The institute was one of more than 80 research institutions from 11 countries that participated in the Encyclopedia of DNA Elements (ENCODE) project. The researchers published their findings Thursday in a series of articles in the journals Nature and Genome Research.
The human genome consists of a string of more than 3 billion DNA letters. However, only about 3 percent of those DNA letters are part of the approximately 20,000 genes that contain instructions for making proteins, which regulate the body's cellular processes. The protein-making is a two-step process. First, the DNA in the gene is transcribed into RNA, and then that RNA serves as a template to produce a protein.
Until now, most genome research has focused on investigating genes -- often the genes thought to cause or contribute to heritable diseases -- and has ignored the vast stretches of so-called "junk DNA."
The new study, in contrast, picked 44 sites on the genome to comb through in detail. Some were chosen because they already contained genes of interest, but others were randomly chosen to include large stretches of DNA with no known purpose.
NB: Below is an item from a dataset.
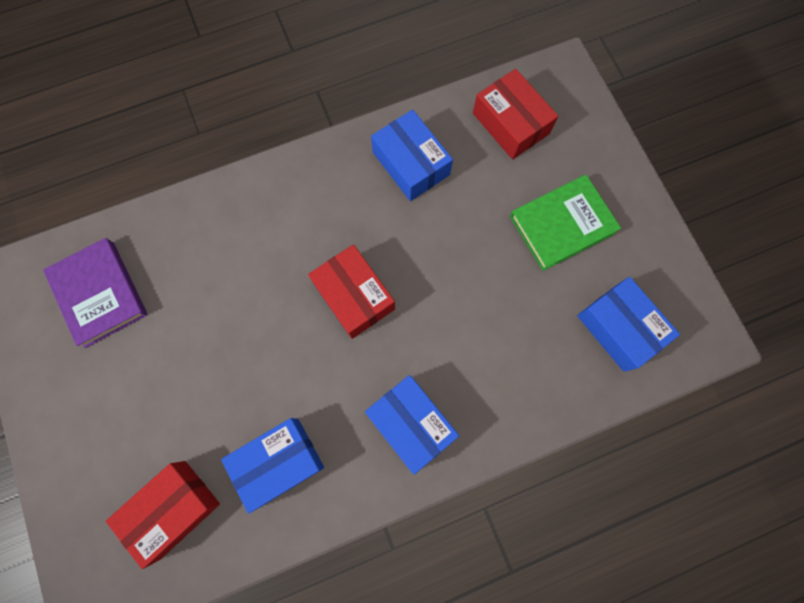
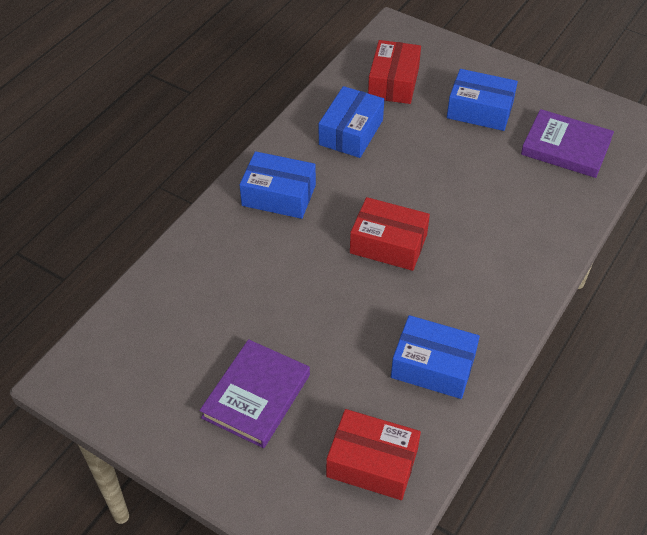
camera: 145 degrees right, 25 degrees down
green book [510,175,621,271] -> purple book [199,339,310,448]
blue box [577,277,680,372] -> blue box moved to [447,69,518,131]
The researchers found, to their surprise, that much of the supposedly purposeless DNA was transcribed into RNA -- leading them to believe that the DNA serves some purpose, although they don't yet know what that purpose might be.
"There now appear to be thousands of places in the genome that were long thought to be useless or meaningless, but which we now see to have a functional role," ENCODE researcher Thomas Tullius of Boston University told the Boston Globe. "But we don't really understand what that role is."
One role, the researchers say, may be to act as control regions that help regulate individual genes and turn them on and off. Researchers already knew that some sections of DNA performed this function, but the new research suggests that it might be more widespread than previously thought.
Other segments of DNA may simply be "clutter in the attic," according to Collins. However, even this clutter could serve a purpose, providing basic building blocks for evolution to call into use when needed.
"Most of the time, the human genome is operating on the 'first and second floor,' with 5 percent of the genome doing what needs to be done on a daily basis," Collins said at the news conference. "But over evolutionary time, a much larger part of the genome, the stuff in the attic, becomes important. It's waiting for natural selection to call for it."